### TASK DETAILS
What lines of the material below hold the string "Right"? Copy them out.

---

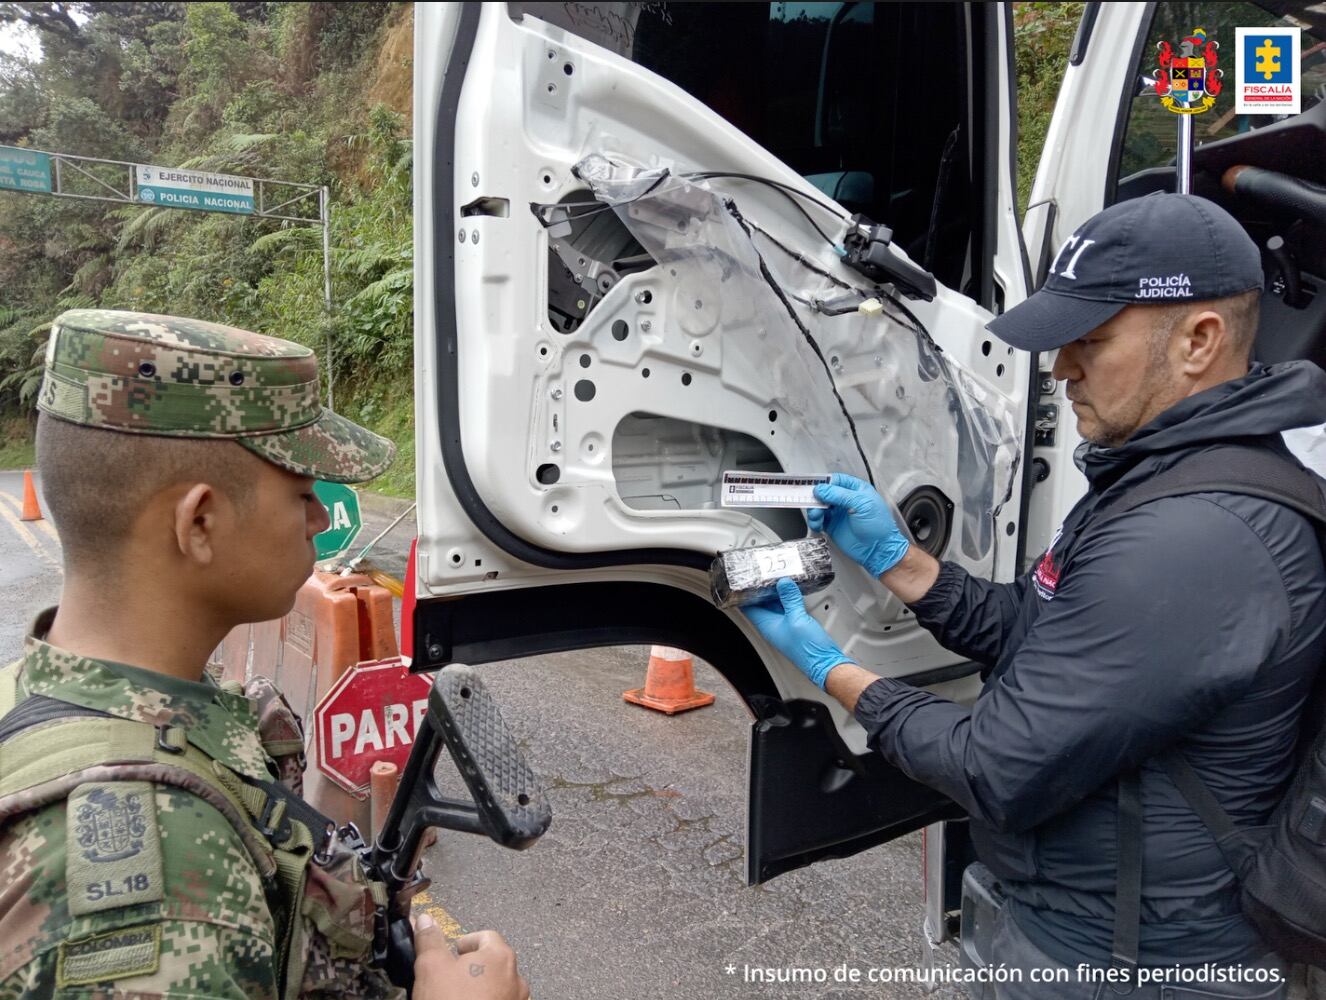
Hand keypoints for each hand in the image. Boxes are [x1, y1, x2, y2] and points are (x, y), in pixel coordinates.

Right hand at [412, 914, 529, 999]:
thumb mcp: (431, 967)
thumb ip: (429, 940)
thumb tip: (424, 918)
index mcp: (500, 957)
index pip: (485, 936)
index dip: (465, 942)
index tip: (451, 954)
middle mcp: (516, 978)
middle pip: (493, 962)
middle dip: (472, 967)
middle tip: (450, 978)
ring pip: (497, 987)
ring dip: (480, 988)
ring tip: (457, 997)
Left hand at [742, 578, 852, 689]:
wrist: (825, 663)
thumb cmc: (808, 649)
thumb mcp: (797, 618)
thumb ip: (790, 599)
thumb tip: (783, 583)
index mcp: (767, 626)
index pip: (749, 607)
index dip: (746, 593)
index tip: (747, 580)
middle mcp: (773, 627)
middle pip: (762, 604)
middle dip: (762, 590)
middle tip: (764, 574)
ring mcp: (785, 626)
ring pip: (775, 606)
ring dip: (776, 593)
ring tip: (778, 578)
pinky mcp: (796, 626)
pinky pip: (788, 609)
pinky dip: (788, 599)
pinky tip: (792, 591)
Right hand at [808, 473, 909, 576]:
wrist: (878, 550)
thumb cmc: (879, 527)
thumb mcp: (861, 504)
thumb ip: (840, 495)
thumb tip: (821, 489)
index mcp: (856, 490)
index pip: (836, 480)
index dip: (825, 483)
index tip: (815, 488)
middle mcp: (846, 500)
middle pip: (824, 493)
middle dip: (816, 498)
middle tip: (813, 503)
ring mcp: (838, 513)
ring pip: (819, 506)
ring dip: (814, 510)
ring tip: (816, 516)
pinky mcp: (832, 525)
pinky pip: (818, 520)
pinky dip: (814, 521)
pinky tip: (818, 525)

---

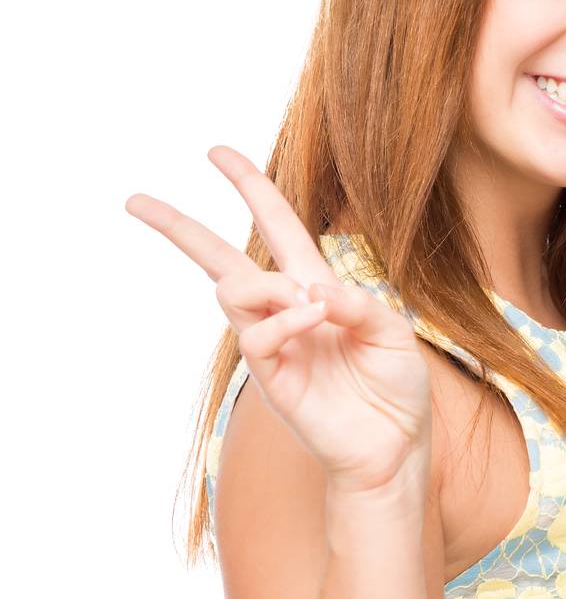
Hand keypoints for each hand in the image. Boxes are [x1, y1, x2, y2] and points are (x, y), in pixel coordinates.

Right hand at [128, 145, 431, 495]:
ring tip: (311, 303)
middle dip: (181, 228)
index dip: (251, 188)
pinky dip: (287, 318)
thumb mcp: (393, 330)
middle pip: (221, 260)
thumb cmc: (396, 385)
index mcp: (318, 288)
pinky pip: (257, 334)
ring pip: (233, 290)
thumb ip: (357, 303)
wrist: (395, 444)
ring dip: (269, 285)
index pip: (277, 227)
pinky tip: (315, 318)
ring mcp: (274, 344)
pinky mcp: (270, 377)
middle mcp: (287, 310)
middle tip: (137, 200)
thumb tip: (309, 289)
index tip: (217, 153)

---

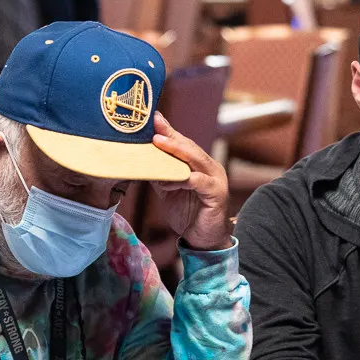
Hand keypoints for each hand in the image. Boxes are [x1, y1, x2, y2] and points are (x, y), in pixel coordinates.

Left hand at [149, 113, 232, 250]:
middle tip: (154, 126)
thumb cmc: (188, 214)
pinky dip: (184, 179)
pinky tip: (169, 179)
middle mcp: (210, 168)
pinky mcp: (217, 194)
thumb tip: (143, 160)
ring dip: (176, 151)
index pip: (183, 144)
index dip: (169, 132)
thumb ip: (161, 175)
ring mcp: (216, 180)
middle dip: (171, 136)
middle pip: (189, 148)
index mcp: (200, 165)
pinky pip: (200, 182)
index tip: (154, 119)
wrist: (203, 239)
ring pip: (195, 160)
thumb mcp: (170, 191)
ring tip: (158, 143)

---

### OUTPUT BELOW
Right hand at [412, 914, 529, 999]:
Right hand at [808, 473, 909, 576]:
Right hand at [128, 145, 431, 495]:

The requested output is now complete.